Selon le directeur général des Infrastructures, Jacques Ayadji, le lancement des travaux de la Route Nationale N°3 (Dassa-Savalou-Djougou-Natitingou-Porga-Frontière du Burkina Faso) vaut son pesant d’or d’autant que cet axe aménagé dans les années 2000 connait une situation de voie « très dégradée » au point d’entraver les échanges tant à l’intérieur du pays qu’avec les pays de l’hinterland.
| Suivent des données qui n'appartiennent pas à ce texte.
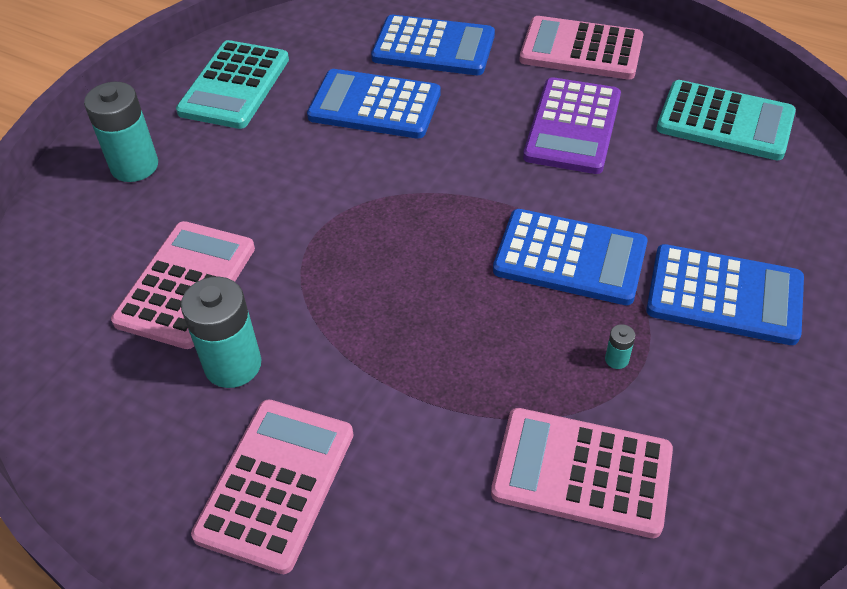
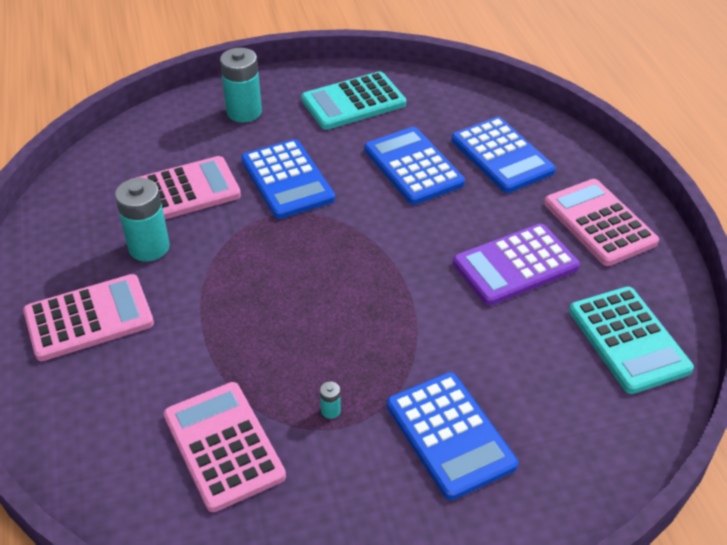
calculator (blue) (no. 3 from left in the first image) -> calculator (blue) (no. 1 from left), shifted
Les travaux de réhabilitation vont donc consister, dans leurs spécifications techniques, à la construction d’une chaussée de 7m (deux voies de 3,5 m chacune), plus un accotement de 2m en agglomération et d’une chaussée de 7 m et un accotement de 1,5m en rase campagne.

Sur la question de ses capacités à financer de tels ouvrages dans le cadre du PPP, le PDG du Groupe EBOMAF a levé toute équivoque : « Bientôt vous entendrez parler de EBOMAF à Raba au Maroc. Nous ne parlons plus de l’Afrique de l’Ouest, mais de la conquête de l’Afrique du Centre et du Nord.  Notre société est déjà installée en France. Nous avons plus que des capacités pour conduire et réaliser de tels travaux.